Axel Bierwolf konnte es zunächst nicht fassen, dass er der Sieger des diesjährigen Wettbewerbs sein soll. Der 47-Jährige lebt mit Frau und zwei Töchtern in Pirna und arbeitet als Kleinunternehmer. „Ich bin kein Alleinunterhalter, sondern nur Teilzeitzeichner, hauptsächlich betreibe ich einen Hausmeisterservice. Ich muss ja sehen, wie wir über die Runden kommen. Allein vom Zeichnen leben zu können, ist mir nie gelungen“, sagte Bierwolf.
„Menschen brauchen vor allem eine Sinn stiftende Beschäftigung“, betonte er. Zur therapeutische Behandlung entwickelte Bierwolf Holzspielzeug. Seit 2009 stellt er Holzpuzzle her, malt, wann immer es ihn juckt, sich und die Menschen als merkwürdige Figuren, die spinnen und doch die Wahrheit denken.
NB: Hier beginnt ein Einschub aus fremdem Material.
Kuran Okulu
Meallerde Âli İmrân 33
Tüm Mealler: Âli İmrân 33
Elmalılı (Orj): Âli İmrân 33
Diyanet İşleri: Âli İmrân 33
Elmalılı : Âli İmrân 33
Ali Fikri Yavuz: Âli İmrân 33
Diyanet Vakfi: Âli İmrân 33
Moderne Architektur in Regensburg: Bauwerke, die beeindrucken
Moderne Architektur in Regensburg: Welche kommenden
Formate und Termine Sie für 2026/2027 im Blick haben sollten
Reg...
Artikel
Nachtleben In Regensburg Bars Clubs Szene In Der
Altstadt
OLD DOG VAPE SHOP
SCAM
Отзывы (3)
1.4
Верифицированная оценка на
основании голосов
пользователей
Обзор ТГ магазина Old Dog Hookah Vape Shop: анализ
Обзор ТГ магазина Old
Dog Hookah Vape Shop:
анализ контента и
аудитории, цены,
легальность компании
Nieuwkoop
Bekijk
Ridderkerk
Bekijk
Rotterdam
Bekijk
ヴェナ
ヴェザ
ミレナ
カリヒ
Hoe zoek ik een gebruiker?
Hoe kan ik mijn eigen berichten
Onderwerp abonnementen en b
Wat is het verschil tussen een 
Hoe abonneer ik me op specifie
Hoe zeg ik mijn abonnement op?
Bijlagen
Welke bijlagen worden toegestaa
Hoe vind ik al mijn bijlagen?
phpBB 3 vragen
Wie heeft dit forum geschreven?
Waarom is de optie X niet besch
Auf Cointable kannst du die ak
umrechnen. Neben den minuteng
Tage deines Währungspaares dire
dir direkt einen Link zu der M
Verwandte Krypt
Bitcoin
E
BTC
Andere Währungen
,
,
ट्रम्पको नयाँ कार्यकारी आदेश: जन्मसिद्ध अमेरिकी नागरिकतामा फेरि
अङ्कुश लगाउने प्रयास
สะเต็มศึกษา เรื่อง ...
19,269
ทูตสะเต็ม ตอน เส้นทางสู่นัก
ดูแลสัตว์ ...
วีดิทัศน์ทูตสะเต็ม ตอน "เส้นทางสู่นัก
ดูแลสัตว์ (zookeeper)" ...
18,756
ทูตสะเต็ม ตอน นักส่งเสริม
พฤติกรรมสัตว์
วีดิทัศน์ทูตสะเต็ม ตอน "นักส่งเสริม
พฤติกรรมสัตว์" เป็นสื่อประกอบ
Er sieht in der Umkehrung der Dinge das Wesentliche: Wer wusste schon, dass das Kreuz, das die Kirche trägt, verkehrt herum als Schwert zu nutzen ist. Axel Bierwolf fühlt sich von der Aufmerksamkeit, die ihn jetzt ereilt, komisch berührt. „Ich bekomme für mein paar Striche einen Preis, aber ein Altenpfleger für seine Schichtarbeit nur einen Tritt in den Hintern. Das ist doch unnormal“, sagt er. Allein für diese Ansicht hat er einen Preis verdient.